*How to complete this task:* Can you write out each of the following items verbatim, keeping every character and line break?

*Exercise inputs:*
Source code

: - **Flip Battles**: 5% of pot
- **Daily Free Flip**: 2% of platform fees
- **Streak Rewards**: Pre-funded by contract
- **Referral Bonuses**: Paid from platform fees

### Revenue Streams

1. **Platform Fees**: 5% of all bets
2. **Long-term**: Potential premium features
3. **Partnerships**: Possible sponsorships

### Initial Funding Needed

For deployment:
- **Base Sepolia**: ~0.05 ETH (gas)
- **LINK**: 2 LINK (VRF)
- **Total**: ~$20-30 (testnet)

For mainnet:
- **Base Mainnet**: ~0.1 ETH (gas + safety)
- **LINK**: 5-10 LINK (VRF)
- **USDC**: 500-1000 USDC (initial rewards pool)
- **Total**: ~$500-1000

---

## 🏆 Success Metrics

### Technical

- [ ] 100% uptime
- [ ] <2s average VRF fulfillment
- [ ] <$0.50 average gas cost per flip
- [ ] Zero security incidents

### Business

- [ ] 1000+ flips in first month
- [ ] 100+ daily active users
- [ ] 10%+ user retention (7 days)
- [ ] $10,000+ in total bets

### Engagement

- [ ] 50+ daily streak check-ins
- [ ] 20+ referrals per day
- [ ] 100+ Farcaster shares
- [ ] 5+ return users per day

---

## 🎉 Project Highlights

*Solution for this problem:*
Source code

: - **Flip Battles**: 5% of pot
- **Daily Free Flip**: 2% of platform fees
- **Streak Rewards**: Pre-funded by contract
- **Referral Bonuses**: Paid from platform fees

### Revenue Streams

1. **Platform Fees**: 5% of all bets
2. **Long-term**: Potential premium features
3. **Partnerships**: Possible sponsorships

### Initial Funding Needed

For deployment:
- **Base Sepolia**: ~0.05 ETH (gas)
- **LINK**: 2 LINK (VRF)
- **Total**: ~$20-30 (testnet)

For mainnet:
- **Base Mainnet**: ~0.1 ETH (gas + safety)
- **LINK**: 5-10 LINK (VRF)
- **USDC**: 500-1000 USDC (initial rewards pool)
- **Total**: ~$500-1000

---

## 🏆 Success Metrics

### Technical

- [ ] 100% uptime
- [ ] <2s average VRF fulfillment
- [ ] <$0.50 average gas cost per flip
- [ ] Zero security incidents

### Business

- [ ] 1000+ flips in first month
- [ ] 100+ daily active users
- [ ] 10%+ user retention (7 days)
- [ ] $10,000+ in total bets

### Engagement

- [ ] 50+ daily streak check-ins
- [ ] 20+ referrals per day
- [ ] 100+ Farcaster shares
- [ ] 5+ return users per day

---

## 🎉 Project Highlights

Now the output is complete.